Le changement touche jusqu’à la définition du périmètre de l’entreprise, de son « métier » ou de sa mission. Dans le modèle fordien, l’entreprise se définissait par rapport à un produit, une branche d’activité. Dans l’économie de l’immatériel, elle se définit par rapport à des compétences qui la mettent en mesure de gagner la course à l’innovation et qu’elle pourra valoriser sur des marchés différents. Elle peut aussi se définir par rapport à la nature des besoins de clientèle auxquels elle entend répondre (la mobilité pour les constructeurs automobile) ce qui l’amène à élargir son offre à l’ensemble des biens et services complémentaires dans l’usage pour le client. Ce type de basculement est déjà à l’œuvre dans le BtoB et est en cours de diffusion dans le BtoC.
Quelles sont les conséquences dans les entreprises ?
PM – Elles sont majeures.

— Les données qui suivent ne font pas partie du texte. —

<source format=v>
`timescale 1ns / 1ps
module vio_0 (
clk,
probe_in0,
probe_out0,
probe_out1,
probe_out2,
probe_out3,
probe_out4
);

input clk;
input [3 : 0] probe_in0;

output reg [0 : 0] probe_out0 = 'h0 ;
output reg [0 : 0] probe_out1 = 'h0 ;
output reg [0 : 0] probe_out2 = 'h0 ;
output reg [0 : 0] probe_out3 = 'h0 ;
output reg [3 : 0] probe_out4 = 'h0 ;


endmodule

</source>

C’est quasiment l’ensemble des dimensions de l’entreprise qui sont mises en cause. Son rapport aux clients, on l’a vu, passe du « transactionnel » au « relationnel ». En interne, l’entreprise doit adopter des formes d’organisation maximisant sa capacité d’apprentissage, ce qui suppose bien entendu par des inflexions dans la gestion des ressources humaines qui doivent passer, comme le dirait Michel Volle, de la mobilisation de la main-d’œuvre à celle du cerveau-d’œuvre. L’entreprise doit être capable de fonctionner de manière beaucoup plus ouverte de manière bénéficier des ressources cognitives et des externalités que lui offre son environnement, notamment en collaborant avec d’autres entreprises, avec ses fournisseurs, avec des centres de recherche… Dans l’économie de l’immatériel, il faut savoir faire l’éponge quand dans le passé le modèle dominant était l’entreprise enfermée dans sa tour d’ivoire.
Les entreprises peuvent-elles déroger à cette stratégie servicielle ?

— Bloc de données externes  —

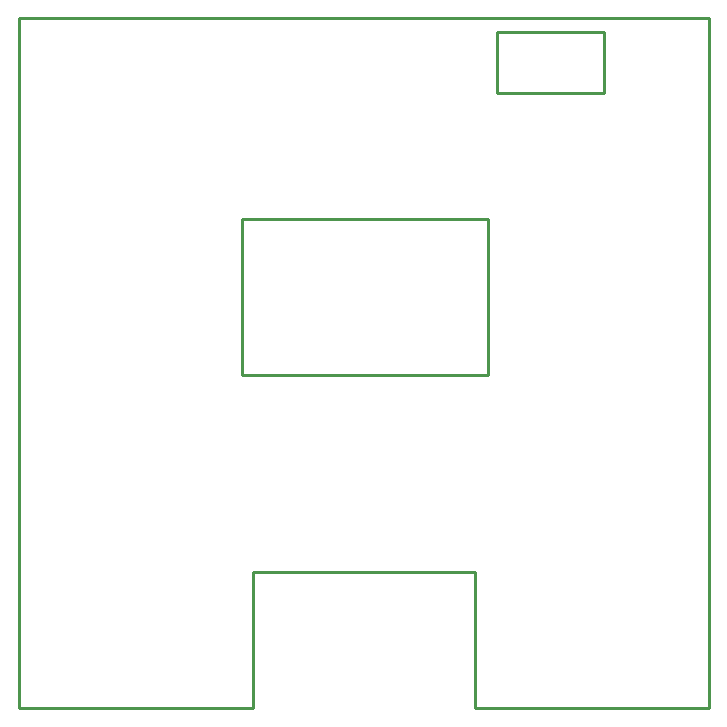
<source format=gko>
G04 Layer: BoardOutlineLayer*
G04 EasyEDA v6.5.34, 2023-08-21 18:11:39*
G04 170543c9dcd043ffafcefd08752301e1,5a6b42c53f6a479593ecc07194224c93,10*
G04 Gerber Generator version 0.2*
G04 Scale: 100 percent, Rotated: No, Reflected: No *
G04 Dimensions in millimeters *
G04 leading zeros omitted , absolute positions ,4 integer and 5 decimal *
%FSLAX45Y45*%
%MOMM*%

%ADD10C,0.2540*%
D10*
X-10Y5841989D02*
G01*
X5841989Y5841989D01*
X5841989Y-10D01*
X3860792Y0D01*
X3860792Y1155697D01*
X1981194Y1155697D01*
X1981194Y0D01*
X-10Y492D01*
X-10Y5841989D01*
X1892297Y4140192D02*
G01*
X1892297Y2819394D01*
X1892297Y2819394D02*
G01*
X3975092Y2819394D01*
X3975092Y2819394D02*
G01*
X3975092Y4140192D01*
X3975092Y4140192D02*
G01*
X1892297Y4140192D01*
X4044942Y5721339D02*
G01*
X4044942Y5206989D01*
X4044942Y5206989D02*
G01*
X4952989Y5206989D01*
X4952989Y5206989D02*
G01*
X4952989Y5721339D01*
X4952989Y5721339D02*
G01*
X4044942Y5721339D01*

%LPD*%
M02*

</source>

PM – Je ne le pense pas. La fin des monopoles, l’hyper-concurrence liée à la mondialisation (notamment en provenance des pays à bas salaires) l’intelligence collective qui se forme du côté des consommateurs grâce aux réseaux informatiques et qui tend à constituer un véritable contrepouvoir pèsent fortement sur les marges des entreprises qui demeurent dans les modèles anciens, alors que paradoxalement la financiarisation de l’économie exige une forte rentabilité des capitaux investis. Basculer vers des modèles serviciels, fondés sur la maîtrise de compétences spécifiques, permet de construire des avantages concurrentiels durables créateurs de valeur ajoutée, régénérés en permanence par la capacité d’innovation et consolidé par le capital de confiance et de différenciation dont l’entreprise dispose auprès de ses clients.

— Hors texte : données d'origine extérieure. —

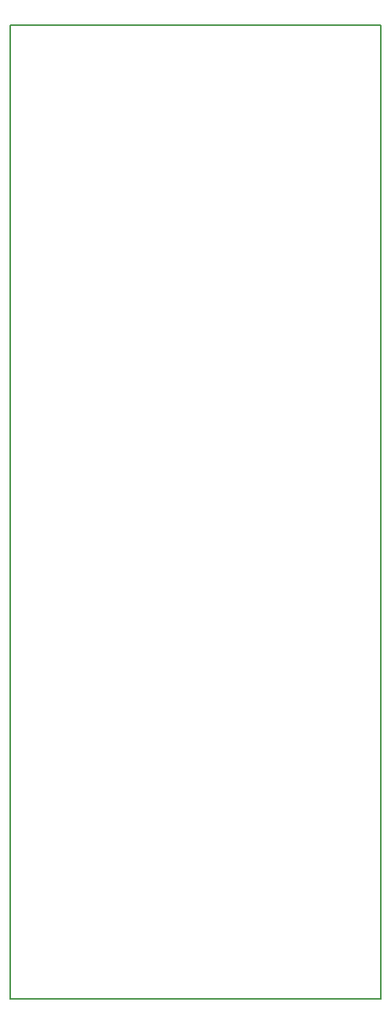
<source format=gm1>
G04 #@! TF.GenerationSoftware,KiCad,Pcbnew,9.0.4*
G04 #@! TF.CreationDate,2025-09-18T15:34:25+02:00*
G04 #@! TF.ProjectId,SMaRT,534d6152-542e-46b6-9963-61645f706362,0*
G04 #@! TF.SameCoordinates,Original*
G04 #@! TF.FileFunction,Profile,NP*
%FSLAX46Y46*%
G04 Gerber Fmt 4.6, Leading zero omitted, Abs format (unit mm)*
G04 Created by KiCad (PCBNEW 9.0.4) date 2025-09-18 15:34:25*
%MOMM*%
%LPD*%
G01*
G04 APERTURE LIST*
G04 #@! TA.AperFunction,Profile*
%ADD10C,0.200000*%
G04 #@! TD*
G04 APERTURE END LIST*
D10*
X67875000Y-36400000D02*
X107875000Y-36400000D01*
X107875000Y-141400000D01*
X67875000Y-141400000D01*
X67875000Y-36400000D01*
M02*

</source>
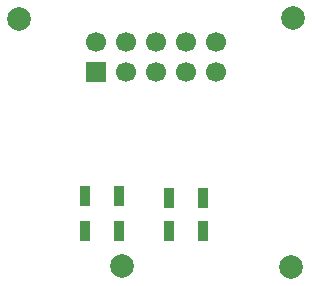
<source format=gbr>
G04 #@! TF.GenerationSoftware,KiCad,Pcbnew,(5.1.5)-3*
G04 #@! TF.CreationDate,2020-11-29T18:58:37+00:00*
G04 #@! TF.ProjectId,Retrospector_Power_Test_LM2675,52657472-6f73-4706-9563-746f725f506f,rev?*
G04 #@! TF.SameCoordinates,Original*
G04 #@! TF.FileFunction,Soldermask,Bot*
G04 #@! TF.FilePolarity,Negative*
%FSLAX46Y46*%
G04 Gerber Fmt 4.6, Leading zero omitted, Abs format (unit mm)*
G04 Created by KiCad (PCBNEW (5.1.5)-3) date 2020-11-29 18:58:37*
%MOMM*%
%LPD*%
G04 APERTURE LIST*
%ADD10C,1.700000*%
%ADD11R,1.700000X1.700000*%
%ADD12R,0.900000X1.700000*%
%ADD13C,2.000000*%
G04 APERTURE END LIST*
D10*
X103660000Y-53460000D03*
X103660000Y-56000000D03*
X101120000Y-53460000D03*
X101120000Y-56000000D03*
X98580000Y-53460000D03*
X98580000Y-56000000D03*
X96040000Y-53460000D03*
X96040000Y-56000000D03*
X93500000Y-53460000D03*
D11*
X93500000Y-56000000D03*
D12*
X95450000Y-66500000D03*
X92550000Y-66500000D03*
X102550000Y-69400000D03*
X99650000Y-69400000D03*
X92550000Y-69400000D03*
X95450000Y-69400000D03*
X102550000Y-66600000D03*
X99650000Y-66600000D03*
D13*
X110200000Y-51400000D03*
X95700000Y-72400000D03*
X110000000Y-72500000D03*
X87000000Y-51500000D03*
M02*

</source>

Certains, qui assimilent économie de l’immatériel et économie de la gratuité, pointent une menace…
PM – Il me semble d’abord nécessaire de souligner que dans de nombreux cas l’apparente gratuité masque un déplacement de la monétisation vers des modalités de paiement indirectes ou différées. Ensuite, il me semble intéressant et stimulant d’observer l’émergence d’une intelligence collective grâce à la mise en réseau à grande échelle qu’autorisent les technologies de l’information, et qui se matérialise par des formes inédites de créations de richesses qui échappent à la pure logique marchande et qui, quelquefois, constituent une véritable concurrence pour les entreprises « ordinaires ». Qu’il suffise de penser à Wikipédia ou à Linux. Cela introduit de la variété dans le système et cela ne peut être qu’une chance pour celui-ci. Enfin, plutôt qu’une menace sur nos modes de vie, il apparaît clairement qu’un atout majeur de l’économie de l’immatériel est sa compatibilité potentielle avec le développement durable. L’économie de l’immatériel crée de la valeur en grande partie… immatérielle : des effets utiles plutôt que des produits. Elle nous offre une perspective de découplage de la prospérité et de la quantité de biens matériels produits.